The parties were husband and wife who divorced on 13 December 2018. The divorce judgment awarded the applicant a 15% share and the respondent an 85% share in property known as 17 Duicker Crescent, Borrowdale, which had been valued at $200,000 on 13 April 2017. The respondent had six months from the date of valuation to buy out the applicant's 15% share. Instead, the respondent appealed to the Supreme Court. On 13 March 2020, the Supreme Court set aside the property distribution and remitted the matter for determination of a 50-50 distribution. On 8 July 2020, the parties signed a Deed of Settlement agreeing to revert to the original distribution as ordered on 13 December 2018. On 15 September 2020, an order confirmed that the distribution would remain as originally ordered. The respondent tendered payment of RTGS $30,000 (based on the original valuation and a 1:1 exchange rate), relying on the Zambezi Gas Zimbabwe case. The applicant rejected this, arguing the payment should reflect the current market value and interbank exchange rate.

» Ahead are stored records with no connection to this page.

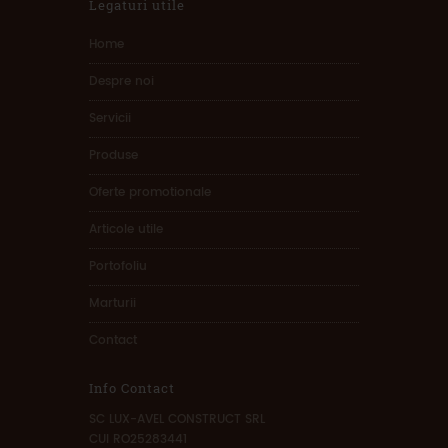
Legaturi utile
Home
Despre noi
Servicii
Produse
Oferte promotionale
Articole utile
Portofoliu
Marturii
Contact
Info Contact
SC LUX-AVEL CONSTRUCT SRL
CUI RO25283441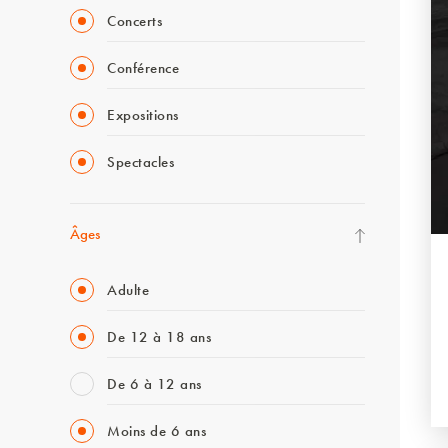
Concerts
Conférence
Expositions
Spectacles
Âges
Adulte
De 12 à 18 ans
De 6 à 12 ans
Moins de 6 ans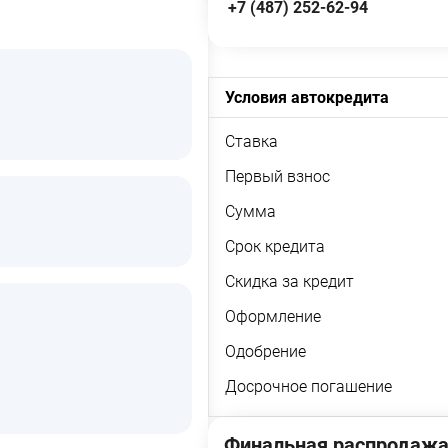
+7 (487) 252-62-94
Условия автокредита
Ставка
Первый взнос
Сумма
Срок кредита
Скидка за кредит
Оформление
Одобрение
Досрочное погашение
Финальная распродажа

1. The respondent was ordered to pay 15% of the value of the property at 17 Duicker Crescent Borrowdale within 30 days of the order. 2. Payment shall be in United States Dollars or the equivalent amount at the interbank rate prevailing on the date of payment. 3. In the event of failure to pay within 30 days, the property shall be sold by an Estate Agent nominated by the Registrar of the High Court within 10 days after such failure. 4. The Estate Agent shall upon selling the property pay the applicant her 15% value upon transfer to be done by the applicant's legal practitioners. 5. Respondent shall pay costs of suit on an ordinary scale.
Where a judgment has been suspended by an appeal and is subsequently revived by consent order after 22 February 2019, the judgment debt arises on the date of revival, not the date of the original judgment. Consequently, the Zambezi Gas Zimbabwe principle allowing pre-22 February 2019 USD debts to be discharged in RTGS dollars at 1:1 does not apply. Payment of a share in property value must be made in a manner that reflects the true value at the prevailing exchange rate to avoid unjust enrichment of the debtor.

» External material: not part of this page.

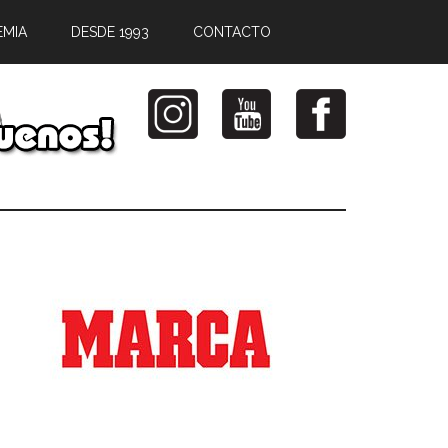
EMIA
DESDE 1993
CONTACTO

The court observed that allowing payment in RTGS dollars at the 1:1 rate would effectively award the respondent 100% of the property value, demonstrating the inequitable consequences of misapplying the Zambezi Gas principle. The court also noted that no property in Zimbabwe is sold on RTGS value, but properties are disposed of in USD, and any party receiving RTGS value receives it on conversion at the interbank rate. The court declined to award costs on a legal practitioner-client scale, finding that ordinary costs would meet the justice of the case.
This case establishes important principles regarding the application of currency conversion rules to judgment debts in Zimbabwe, particularly in the context of divorce property settlements. It clarifies that the Zambezi Gas Zimbabwe principle (allowing pre-22 February 2019 USD debts to be discharged in RTGS dollars at 1:1) does not apply where the judgment debt only crystallized after that critical date, even if the original court order was made before that date. The case demonstrates that where an appeal suspends a judgment and it is later revived, the relevant date for determining the applicable currency regime is the date of revival, not the original judgment date. It also reinforces principles against unjust enrichment in the context of property distribution orders.